◆ Listed entries:
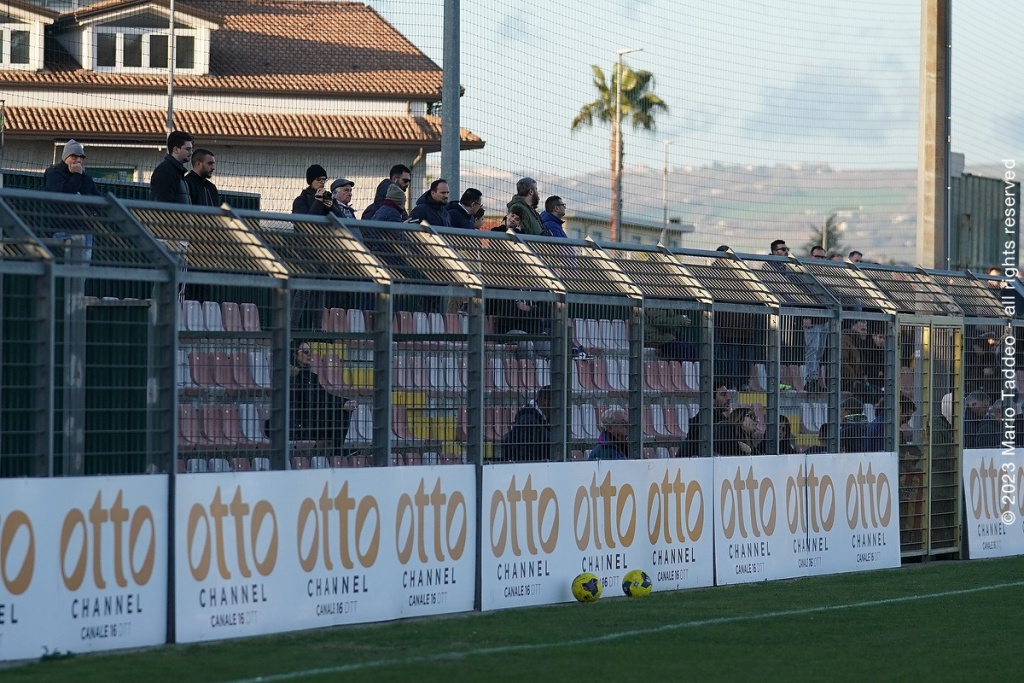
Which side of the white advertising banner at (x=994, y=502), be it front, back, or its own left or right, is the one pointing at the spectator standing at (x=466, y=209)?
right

...

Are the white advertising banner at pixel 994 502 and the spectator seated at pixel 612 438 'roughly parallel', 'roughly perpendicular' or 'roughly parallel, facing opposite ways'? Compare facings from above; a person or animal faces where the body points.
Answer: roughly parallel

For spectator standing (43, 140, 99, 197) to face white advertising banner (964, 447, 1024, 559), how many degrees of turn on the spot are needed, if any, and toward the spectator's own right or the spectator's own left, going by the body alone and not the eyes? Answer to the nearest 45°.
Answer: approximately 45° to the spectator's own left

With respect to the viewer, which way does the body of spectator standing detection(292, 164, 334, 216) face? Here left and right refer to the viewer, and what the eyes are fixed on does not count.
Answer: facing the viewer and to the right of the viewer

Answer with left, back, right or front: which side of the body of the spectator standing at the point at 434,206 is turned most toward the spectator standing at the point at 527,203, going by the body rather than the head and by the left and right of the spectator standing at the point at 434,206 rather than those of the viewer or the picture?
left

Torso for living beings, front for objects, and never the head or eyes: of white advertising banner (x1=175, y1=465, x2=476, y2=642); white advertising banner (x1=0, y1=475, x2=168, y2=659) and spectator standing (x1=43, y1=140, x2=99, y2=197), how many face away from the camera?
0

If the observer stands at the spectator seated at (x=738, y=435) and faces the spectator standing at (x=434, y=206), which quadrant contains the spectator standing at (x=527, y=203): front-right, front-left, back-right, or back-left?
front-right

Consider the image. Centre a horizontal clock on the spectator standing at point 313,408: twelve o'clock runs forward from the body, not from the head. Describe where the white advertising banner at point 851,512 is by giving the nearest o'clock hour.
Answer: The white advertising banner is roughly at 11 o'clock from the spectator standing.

--

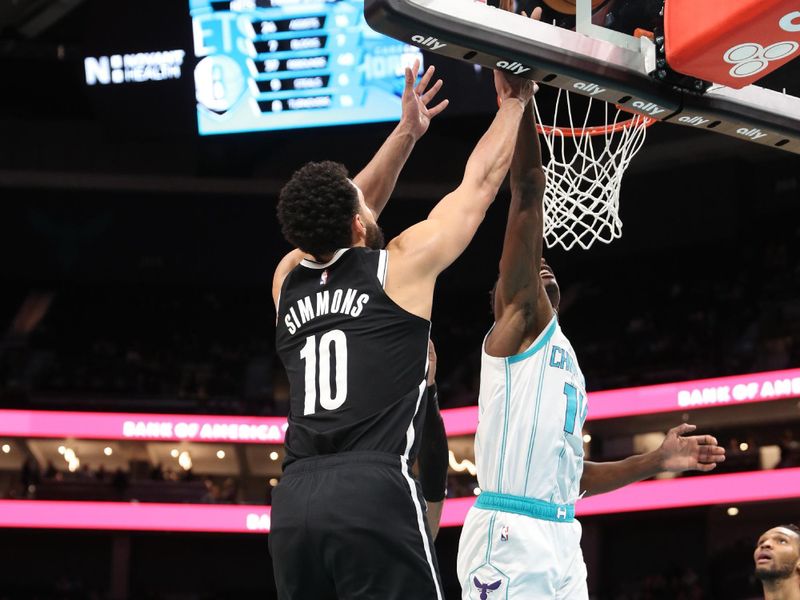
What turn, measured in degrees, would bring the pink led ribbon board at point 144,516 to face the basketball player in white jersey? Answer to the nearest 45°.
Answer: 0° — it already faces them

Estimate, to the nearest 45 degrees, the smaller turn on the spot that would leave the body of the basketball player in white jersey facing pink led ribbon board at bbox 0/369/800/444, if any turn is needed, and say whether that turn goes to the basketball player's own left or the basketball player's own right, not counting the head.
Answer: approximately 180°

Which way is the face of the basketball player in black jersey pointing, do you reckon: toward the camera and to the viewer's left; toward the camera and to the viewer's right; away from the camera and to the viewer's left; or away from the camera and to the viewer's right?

◆ What you should do:
Report every line of the rows above that contains the string "front", copying each such line in full.

◆ Result of this exercise:
Which side of the white advertising banner at (x=994, y=502), be it front, back, or its own left or right, is the one pointing at the spectator standing at (x=466, y=209)?
Answer with left, back, right or front: which side of the body of the spectator standing at the point at 434,206 is turned most toward the spectator standing at the point at 527,203, going by the body rather than the head and by the left and right of the spectator standing at the point at 434,206 rather than those of the viewer or the picture?
Torso for living beings, front for objects, and never the head or eyes: of white advertising banner (x1=175, y1=465, x2=476, y2=642); white advertising banner (x1=0, y1=475, x2=168, y2=659) and spectator standing (x1=43, y1=140, x2=99, y2=197), how many face away from the camera?
If the observer stands at the spectator seated at (x=738, y=435) and faces the spectator standing at (x=434, y=206), which quadrant contains the spectator standing at (x=527, y=203): front-right, front-left, back-right, or back-left?
front-right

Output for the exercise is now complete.